QUOTED PASSAGE:
Bandar-e Abbas
Buying a bus ticket can be as difficult or as easy as you make it. Like in Turkey, Iran's bus stations are full of touts who desperately want to know where you're going and how. Unlike in Turkey, these guys expect a tip for their 'services'... I fell for the 'scam', but it only cost 15 cents - hence no need to complain. Ticket cost $11USD for 1360 km in a brand new luxury coach... not bad.
Bus left one hour late. Reason unknown. Unlike Turkey, it soon became apparent that there was no tea service, even though ice-cold water was available from a tank. Driving looks like this: you step on the accellerator, then flash your lights if the vehicle in front is too slow and hope they move. In the middle of the night I woke up to see one of the bus drivers beating the crap out of a passanger in a nearby seat. Don't know what the problem was, but soon after, everything became quiet.

THE DATA:
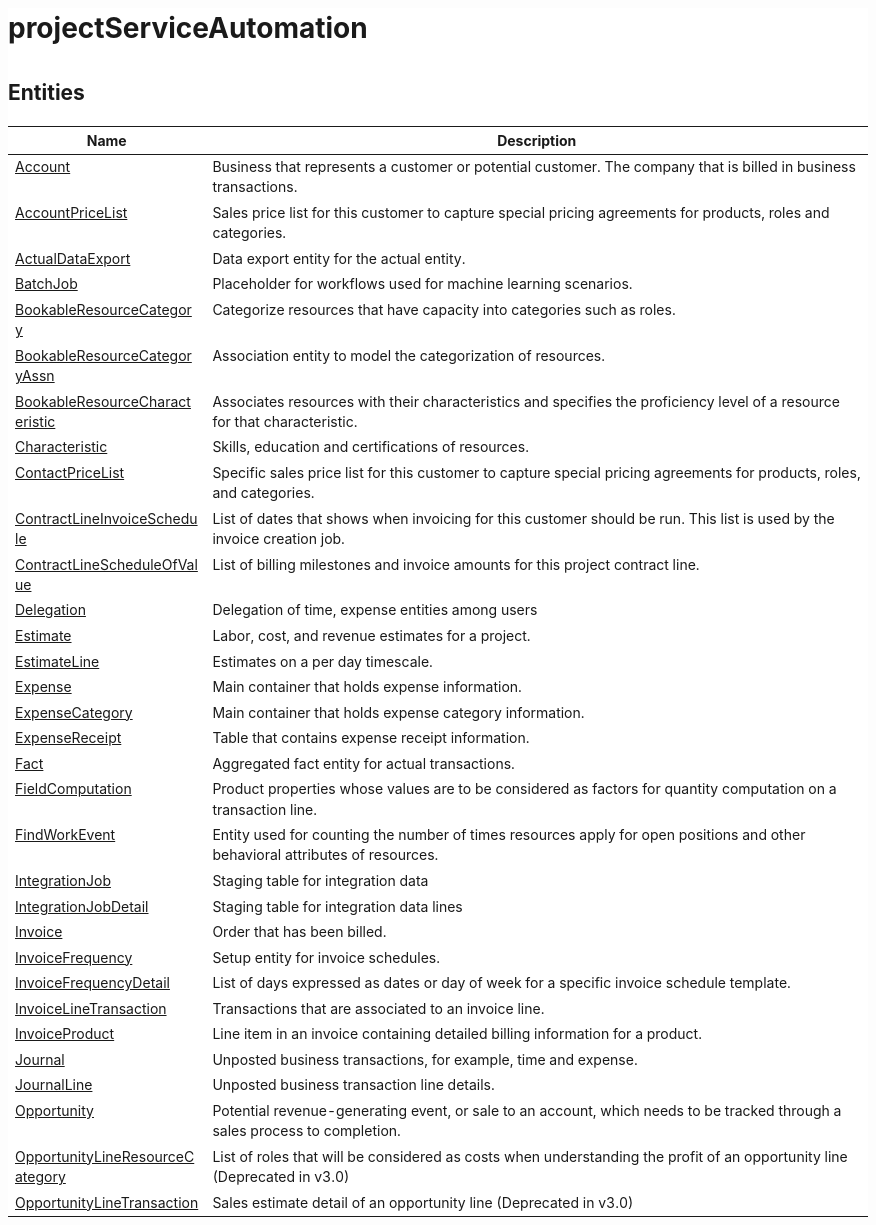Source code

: 
# projectServiceAutomation


## Entities

|Name|Description|
|---|---|
|[Account](Account.cdm.json)|Business that represents a customer or potential customer. The company that is billed in business transactions.  |
|[AccountPriceList](AccountPriceList.cdm.json)|Sales price list for this customer to capture special pricing agreements for products, roles and categories.  |
|[ActualDataExport](ActualDataExport.cdm.json)|Data export entity for the actual entity.  |
|[BatchJob](BatchJob.cdm.json)|Placeholder for workflows used for machine learning scenarios.  |
|[BookableResourceCategory](BookableResourceCategory.cdm.json)|Categorize resources that have capacity into categories such as roles.  |
|[BookableResourceCategoryAssn](BookableResourceCategoryAssn.cdm.json)|Association entity to model the categorization of resources.  |
|[BookableResourceCharacteristic](BookableResourceCharacteristic.cdm.json)|Associates resources with their characteristics and specifies the proficiency level of a resource for that characteristic.  |
|[Characteristic](Characteristic.cdm.json)|Skills, education and certifications of resources.  |
|[ContactPriceList](ContactPriceList.cdm.json)|Specific sales price list for this customer to capture special pricing agreements for products, roles, and categories.  |
|[ContractLineInvoiceSchedule](ContractLineInvoiceSchedule.cdm.json)|List of dates that shows when invoicing for this customer should be run. This list is used by the invoice creation job.  |
|[ContractLineScheduleOfValue](ContractLineScheduleOfValue.cdm.json)|List of billing milestones and invoice amounts for this project contract line.  |
|[Delegation](Delegation.cdm.json)|Delegation of time, expense entities among users  |
|[Estimate](Estimate.cdm.json)|Labor, cost, and revenue estimates for a project.  |
|[EstimateLine](EstimateLine.cdm.json)|Estimates on a per day timescale.  |
|[Expense](Expense.cdm.json)|Main container that holds expense information.  |
|[ExpenseCategory](ExpenseCategory.cdm.json)|Main container that holds expense category information.  |
|[ExpenseReceipt](ExpenseReceipt.cdm.json)|Table that contains expense receipt information.  |
|[Fact](Fact.cdm.json)|Aggregated fact entity for actual transactions.  |
|[FieldComputation](FieldComputation.cdm.json)|Product properties whose values are to be considered as factors for quantity computation on a transaction line.  |
|[FindWorkEvent](FindWorkEvent.cdm.json)|Entity used for counting the number of times resources apply for open positions and other behavioral attributes of resources.  |
|[IntegrationJob](IntegrationJob.cdm.json)|Staging table for integration data  |
|[IntegrationJobDetail](IntegrationJobDetail.cdm.json)|Staging table for integration data lines  |
|[Invoice](Invoice.cdm.json)|Order that has been billed.  |
|[InvoiceFrequency](InvoiceFrequency.cdm.json)|Setup entity for invoice schedules.  |
|[InvoiceFrequencyDetail](InvoiceFrequencyDetail.cdm.json)|List of days expressed as dates or day of week for a specific invoice schedule template.  |
|[InvoiceLineTransaction](InvoiceLineTransaction.cdm.json)|Transactions that are associated to an invoice line.  |
|[InvoiceProduct](InvoiceProduct.cdm.json)|Line item in an invoice containing detailed billing information for a product.  |
|[Journal](Journal.cdm.json)|Unposted business transactions, for example, time and expense.  |
|[JournalLine](JournalLine.cdm.json)|Unposted business transaction line details.  |
|[Opportunity](Opportunity.cdm.json)|Potential revenue-generating event, or sale to an account, which needs to be tracked through a sales process to completion.  |
|[OpportunityLineResourceCategory](OpportunityLineResourceCategory.cdm.json)|List of roles that will be considered as costs when understanding the profit of an opportunity line (Deprecated in v3.0)  |
|[OpportunityLineTransaction](OpportunityLineTransaction.cdm.json)|Sales estimate detail of an opportunity line (Deprecated in v3.0)  |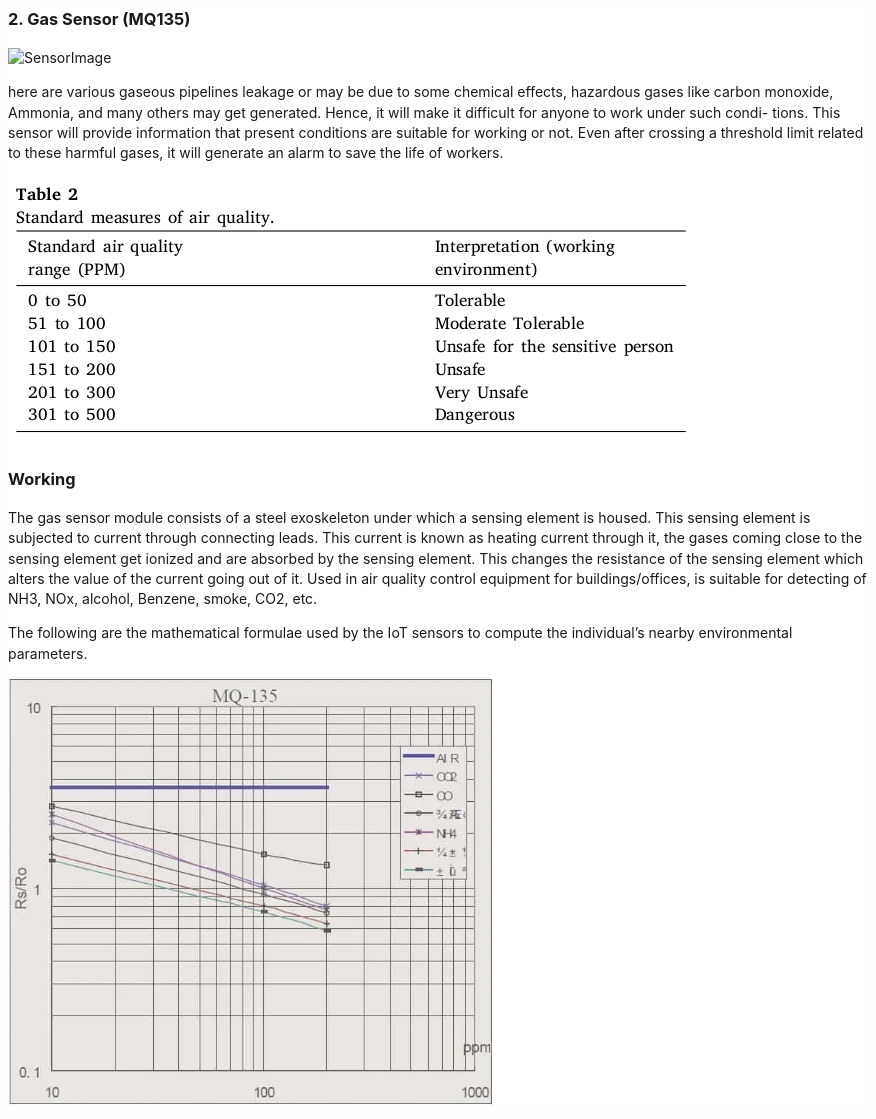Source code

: ### **2. Gas Sensor (MQ135)**

![SensorImage](https://i2.wp.com/microcontrollerslab.com/wp-content/uploads/2017/04/1-sensor.jpg?ssl=1)

here are various gaseous pipelines
leakage or may be due to some chemical effects, hazardous gases
like carbon monoxide, Ammonia, and many others may get generated.
Hence, it will make it difficult for anyone to work under such condi-
tions. This sensor will provide information that present conditions are
suitable for working or not. Even after crossing a threshold limit related
to these harmful gases, it will generate an alarm to save the life of workers.

![Gas](./gas.png)

### **Working**

The gas sensor module consists of a steel exoskeleton under which a sensing element is housed.
This sensing element is subjected to current through connecting leads. This current is known as
heating current through it, the gases coming close to the sensing element get ionized and are
absorbed by the sensing element. This changes the resistance of the sensing element which
alters the value of the current going out of it.
Used in air quality control equipment for buildings/offices, is suitable for detecting
of NH3, NOx, alcohol, Benzene, smoke, CO2, etc.


The following are the mathematical formulae used by the IoT
sensors to compute the individual’s nearby environmental parameters.

![ChangeInValueOfResistance](./changeResistanceWithGas.png)
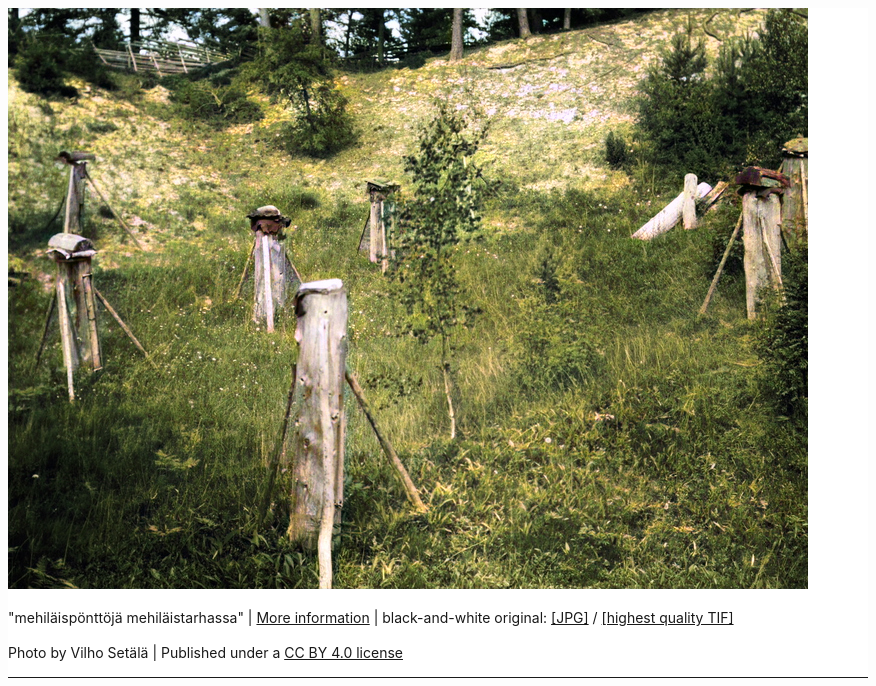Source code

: ![mehiläispönttöjä mehiläistarhassa](images/museovirasto.C2260CEBBFF82E1C63F85F3EB974B9E4.jpg)

"mehiläispönttöjä mehiläistarhassa"
| [More information](https://finna.fi/Record/museovirasto.C2260CEBBFF82E1C63F85F3EB974B9E4?lng=en-gb) | black-and-white original: [[JPG]](https://www.finna.fi/Cover/Show?id=museovirasto.C2260CEBBFF82E1C63F85F3EB974B9E4&index=0&size=large&source=Solr) / [[highest quality TIF]](https://finna.fi/Cover/Download?id=museovirasto.C2260CEBBFF82E1C63F85F3EB974B9E4&index=0&size=original&format=tif)

Photo by Vilho Setälä
| Published under a [CC BY 4.0 license](http://creativecommons.org/licenses/by/4.0/deed.en)

----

WHAT YOU NEED TO DO:
Translate this sentence from the Bandar-e Abbas travel account into Spanish: "Buying a bus ticket can be as difficult or as easy as you make it."

WRITTEN RESPONSE:
Comprar un boleto de autobús puede ser tan difícil o tan fácil como tú lo hagas.